* **What you need to do**
Filter the listing below, please, and copy only the lines with the word "Moje".

---------- Listed entries ----------

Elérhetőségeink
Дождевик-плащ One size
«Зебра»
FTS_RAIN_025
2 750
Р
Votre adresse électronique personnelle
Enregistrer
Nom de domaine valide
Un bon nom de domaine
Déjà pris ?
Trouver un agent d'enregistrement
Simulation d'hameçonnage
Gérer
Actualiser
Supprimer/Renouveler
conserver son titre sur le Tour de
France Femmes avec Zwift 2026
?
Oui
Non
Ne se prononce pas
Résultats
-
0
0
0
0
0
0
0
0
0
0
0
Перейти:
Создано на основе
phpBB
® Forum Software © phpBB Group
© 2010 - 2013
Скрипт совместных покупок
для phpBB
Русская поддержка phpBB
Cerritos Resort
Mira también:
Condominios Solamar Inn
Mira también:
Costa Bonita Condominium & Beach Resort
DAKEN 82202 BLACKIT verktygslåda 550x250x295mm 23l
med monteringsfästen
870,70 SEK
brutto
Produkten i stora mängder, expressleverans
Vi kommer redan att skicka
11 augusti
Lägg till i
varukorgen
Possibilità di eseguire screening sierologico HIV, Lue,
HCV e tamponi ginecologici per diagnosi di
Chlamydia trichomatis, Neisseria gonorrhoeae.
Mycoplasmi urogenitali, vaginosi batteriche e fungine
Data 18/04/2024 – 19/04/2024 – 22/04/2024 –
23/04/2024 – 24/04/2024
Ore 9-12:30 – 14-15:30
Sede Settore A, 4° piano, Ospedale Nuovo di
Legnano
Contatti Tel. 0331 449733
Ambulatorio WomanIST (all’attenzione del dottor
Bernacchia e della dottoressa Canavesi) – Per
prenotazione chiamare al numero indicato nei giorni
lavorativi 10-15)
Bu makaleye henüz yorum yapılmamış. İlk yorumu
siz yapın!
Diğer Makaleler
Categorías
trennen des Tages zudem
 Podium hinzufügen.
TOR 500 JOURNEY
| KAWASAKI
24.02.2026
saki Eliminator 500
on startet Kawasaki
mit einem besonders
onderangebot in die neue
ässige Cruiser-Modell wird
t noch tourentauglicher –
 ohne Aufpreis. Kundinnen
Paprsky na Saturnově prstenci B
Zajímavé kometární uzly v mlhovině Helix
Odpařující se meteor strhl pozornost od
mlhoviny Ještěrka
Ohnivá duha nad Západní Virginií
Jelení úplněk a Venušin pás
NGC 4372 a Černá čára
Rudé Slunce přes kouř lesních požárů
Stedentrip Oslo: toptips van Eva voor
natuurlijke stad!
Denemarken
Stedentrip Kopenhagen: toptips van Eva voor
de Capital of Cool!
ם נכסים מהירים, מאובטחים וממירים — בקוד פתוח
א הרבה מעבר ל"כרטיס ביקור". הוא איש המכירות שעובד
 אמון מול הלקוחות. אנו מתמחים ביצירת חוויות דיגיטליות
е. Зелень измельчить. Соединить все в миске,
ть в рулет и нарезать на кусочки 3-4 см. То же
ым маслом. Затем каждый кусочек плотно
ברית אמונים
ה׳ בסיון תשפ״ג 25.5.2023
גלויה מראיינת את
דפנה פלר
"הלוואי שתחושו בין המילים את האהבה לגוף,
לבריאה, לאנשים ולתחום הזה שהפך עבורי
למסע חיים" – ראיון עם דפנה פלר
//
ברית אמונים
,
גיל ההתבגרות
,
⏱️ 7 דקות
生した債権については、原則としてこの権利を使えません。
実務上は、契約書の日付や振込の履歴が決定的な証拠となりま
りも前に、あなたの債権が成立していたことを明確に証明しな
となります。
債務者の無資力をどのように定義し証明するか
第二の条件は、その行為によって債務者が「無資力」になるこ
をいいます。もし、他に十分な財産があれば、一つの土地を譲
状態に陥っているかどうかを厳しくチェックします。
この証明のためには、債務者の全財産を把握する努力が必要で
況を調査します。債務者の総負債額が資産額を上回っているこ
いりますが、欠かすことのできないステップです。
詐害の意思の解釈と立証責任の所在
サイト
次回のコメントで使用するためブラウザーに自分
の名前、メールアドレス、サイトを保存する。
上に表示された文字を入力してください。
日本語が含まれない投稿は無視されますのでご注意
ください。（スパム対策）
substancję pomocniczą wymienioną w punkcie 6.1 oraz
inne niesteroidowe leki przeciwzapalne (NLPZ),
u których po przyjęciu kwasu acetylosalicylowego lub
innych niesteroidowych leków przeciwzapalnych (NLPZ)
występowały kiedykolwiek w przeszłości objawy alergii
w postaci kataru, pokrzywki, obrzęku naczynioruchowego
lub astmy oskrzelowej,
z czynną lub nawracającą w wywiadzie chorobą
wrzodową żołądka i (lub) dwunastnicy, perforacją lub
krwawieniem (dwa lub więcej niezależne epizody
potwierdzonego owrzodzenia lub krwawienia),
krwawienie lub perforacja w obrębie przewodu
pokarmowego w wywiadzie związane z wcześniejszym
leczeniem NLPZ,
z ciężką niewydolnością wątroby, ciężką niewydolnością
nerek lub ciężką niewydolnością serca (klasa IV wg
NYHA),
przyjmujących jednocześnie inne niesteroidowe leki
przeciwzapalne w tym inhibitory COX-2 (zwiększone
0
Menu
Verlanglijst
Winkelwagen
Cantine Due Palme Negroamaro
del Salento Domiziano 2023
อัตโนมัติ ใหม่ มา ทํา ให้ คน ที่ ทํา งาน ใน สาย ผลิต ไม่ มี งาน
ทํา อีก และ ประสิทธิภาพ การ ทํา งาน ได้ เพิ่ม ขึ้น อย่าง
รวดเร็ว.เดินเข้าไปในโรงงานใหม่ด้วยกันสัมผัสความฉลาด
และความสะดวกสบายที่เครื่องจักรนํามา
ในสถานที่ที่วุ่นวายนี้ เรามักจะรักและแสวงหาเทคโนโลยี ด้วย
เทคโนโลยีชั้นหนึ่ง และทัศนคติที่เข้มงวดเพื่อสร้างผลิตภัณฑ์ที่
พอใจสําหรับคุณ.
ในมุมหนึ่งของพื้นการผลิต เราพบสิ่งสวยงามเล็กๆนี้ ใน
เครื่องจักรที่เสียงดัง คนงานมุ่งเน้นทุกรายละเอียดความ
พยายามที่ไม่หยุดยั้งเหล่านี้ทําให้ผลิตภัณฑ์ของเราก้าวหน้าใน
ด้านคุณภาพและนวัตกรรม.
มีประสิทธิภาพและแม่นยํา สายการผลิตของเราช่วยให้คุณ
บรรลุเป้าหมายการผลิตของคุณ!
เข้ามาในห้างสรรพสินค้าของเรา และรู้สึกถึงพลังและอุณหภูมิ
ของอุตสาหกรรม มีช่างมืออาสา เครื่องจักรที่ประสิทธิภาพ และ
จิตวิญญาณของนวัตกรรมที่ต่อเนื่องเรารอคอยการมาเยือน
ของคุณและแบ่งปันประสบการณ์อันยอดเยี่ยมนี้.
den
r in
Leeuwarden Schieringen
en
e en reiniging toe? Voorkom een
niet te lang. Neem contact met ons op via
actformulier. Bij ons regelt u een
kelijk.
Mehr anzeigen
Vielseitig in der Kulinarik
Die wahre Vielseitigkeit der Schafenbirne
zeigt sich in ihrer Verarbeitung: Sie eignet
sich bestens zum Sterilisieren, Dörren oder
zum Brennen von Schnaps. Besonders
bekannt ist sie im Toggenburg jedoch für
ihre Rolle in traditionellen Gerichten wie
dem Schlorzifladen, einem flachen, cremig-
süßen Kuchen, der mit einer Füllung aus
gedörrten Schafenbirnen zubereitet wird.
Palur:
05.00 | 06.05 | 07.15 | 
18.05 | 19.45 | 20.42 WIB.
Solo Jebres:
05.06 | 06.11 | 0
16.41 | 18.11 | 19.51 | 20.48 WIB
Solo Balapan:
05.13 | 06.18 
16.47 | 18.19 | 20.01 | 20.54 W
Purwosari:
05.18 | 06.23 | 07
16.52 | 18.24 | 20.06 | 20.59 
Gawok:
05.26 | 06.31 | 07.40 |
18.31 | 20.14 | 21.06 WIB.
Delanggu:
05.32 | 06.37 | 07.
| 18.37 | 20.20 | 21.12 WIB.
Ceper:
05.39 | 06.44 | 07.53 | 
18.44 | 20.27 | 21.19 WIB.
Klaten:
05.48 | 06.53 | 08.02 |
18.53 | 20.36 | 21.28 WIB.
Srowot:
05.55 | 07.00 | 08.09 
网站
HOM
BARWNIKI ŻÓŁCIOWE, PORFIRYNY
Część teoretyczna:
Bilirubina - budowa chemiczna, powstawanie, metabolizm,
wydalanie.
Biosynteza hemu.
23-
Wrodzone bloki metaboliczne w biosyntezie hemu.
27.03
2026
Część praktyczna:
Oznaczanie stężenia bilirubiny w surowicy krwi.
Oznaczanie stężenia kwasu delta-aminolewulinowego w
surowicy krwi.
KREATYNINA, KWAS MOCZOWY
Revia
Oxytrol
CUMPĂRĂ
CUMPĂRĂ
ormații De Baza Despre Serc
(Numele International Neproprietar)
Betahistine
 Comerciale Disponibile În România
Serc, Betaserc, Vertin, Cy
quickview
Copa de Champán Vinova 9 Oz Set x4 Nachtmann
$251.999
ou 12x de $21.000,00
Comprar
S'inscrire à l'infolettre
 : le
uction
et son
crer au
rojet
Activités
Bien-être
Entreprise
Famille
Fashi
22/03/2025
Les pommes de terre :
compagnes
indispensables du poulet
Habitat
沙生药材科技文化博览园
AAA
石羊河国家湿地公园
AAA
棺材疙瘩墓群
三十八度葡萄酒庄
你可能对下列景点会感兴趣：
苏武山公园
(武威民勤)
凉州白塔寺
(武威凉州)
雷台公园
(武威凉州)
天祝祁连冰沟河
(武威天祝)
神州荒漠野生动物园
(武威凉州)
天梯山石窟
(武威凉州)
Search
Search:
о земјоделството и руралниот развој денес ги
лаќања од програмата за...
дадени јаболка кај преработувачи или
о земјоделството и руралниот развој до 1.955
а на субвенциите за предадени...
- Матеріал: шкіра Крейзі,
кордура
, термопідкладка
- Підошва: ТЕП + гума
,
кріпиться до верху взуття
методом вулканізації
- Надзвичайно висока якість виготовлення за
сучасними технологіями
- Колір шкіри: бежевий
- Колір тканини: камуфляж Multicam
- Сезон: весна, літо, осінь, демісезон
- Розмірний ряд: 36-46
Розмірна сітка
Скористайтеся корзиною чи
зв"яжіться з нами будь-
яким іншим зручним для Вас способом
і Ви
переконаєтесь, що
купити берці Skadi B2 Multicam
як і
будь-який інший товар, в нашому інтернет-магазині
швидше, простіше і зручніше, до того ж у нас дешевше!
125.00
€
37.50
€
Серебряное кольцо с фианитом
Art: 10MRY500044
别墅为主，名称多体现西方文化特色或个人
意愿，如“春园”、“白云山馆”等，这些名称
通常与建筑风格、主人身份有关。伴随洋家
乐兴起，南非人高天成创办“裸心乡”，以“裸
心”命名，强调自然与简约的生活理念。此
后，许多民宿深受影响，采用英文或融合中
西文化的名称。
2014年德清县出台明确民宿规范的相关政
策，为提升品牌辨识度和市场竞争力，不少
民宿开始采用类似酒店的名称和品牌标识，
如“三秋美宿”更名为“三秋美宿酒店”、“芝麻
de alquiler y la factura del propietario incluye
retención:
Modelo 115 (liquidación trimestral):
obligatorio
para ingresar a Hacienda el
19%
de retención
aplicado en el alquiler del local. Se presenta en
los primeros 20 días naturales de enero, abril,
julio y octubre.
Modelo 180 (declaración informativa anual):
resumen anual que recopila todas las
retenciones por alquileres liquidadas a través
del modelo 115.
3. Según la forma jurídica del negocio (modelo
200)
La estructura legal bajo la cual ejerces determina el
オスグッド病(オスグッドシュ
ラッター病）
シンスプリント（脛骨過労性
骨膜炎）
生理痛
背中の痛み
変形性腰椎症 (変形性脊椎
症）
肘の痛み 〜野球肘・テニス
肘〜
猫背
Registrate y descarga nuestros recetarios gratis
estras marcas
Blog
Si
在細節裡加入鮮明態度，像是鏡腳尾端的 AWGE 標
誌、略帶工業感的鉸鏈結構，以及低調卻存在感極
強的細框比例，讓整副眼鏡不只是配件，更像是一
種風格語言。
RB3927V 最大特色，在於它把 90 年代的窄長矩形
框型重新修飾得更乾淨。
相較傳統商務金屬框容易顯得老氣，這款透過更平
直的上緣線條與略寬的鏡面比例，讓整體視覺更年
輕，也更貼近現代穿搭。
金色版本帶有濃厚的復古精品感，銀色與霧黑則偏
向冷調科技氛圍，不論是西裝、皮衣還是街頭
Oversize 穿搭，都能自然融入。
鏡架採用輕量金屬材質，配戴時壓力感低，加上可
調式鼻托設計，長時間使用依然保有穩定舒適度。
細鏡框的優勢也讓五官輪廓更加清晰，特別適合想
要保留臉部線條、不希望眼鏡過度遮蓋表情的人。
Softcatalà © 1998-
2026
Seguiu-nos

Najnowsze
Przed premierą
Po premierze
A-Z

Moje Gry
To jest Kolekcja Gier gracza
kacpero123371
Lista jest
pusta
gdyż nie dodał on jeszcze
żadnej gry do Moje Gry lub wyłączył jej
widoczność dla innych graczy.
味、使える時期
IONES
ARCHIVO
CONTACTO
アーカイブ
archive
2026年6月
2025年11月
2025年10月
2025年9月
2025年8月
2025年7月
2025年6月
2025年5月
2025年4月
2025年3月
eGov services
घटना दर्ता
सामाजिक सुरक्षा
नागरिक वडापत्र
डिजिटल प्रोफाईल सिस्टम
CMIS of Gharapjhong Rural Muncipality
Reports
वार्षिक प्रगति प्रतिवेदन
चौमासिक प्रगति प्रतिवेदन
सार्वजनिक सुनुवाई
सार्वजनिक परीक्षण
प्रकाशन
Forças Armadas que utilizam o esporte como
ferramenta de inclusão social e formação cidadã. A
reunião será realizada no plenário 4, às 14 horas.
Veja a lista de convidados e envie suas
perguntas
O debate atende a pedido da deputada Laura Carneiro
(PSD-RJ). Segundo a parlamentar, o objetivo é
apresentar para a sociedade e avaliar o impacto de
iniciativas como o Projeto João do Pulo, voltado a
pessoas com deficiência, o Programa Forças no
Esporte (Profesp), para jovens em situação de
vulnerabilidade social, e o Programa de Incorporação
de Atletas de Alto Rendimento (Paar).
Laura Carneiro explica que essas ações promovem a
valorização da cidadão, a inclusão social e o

----------

* **Response for this exercise**
Moje Gry
żadnej gry do Moje Gry lub wyłączył jej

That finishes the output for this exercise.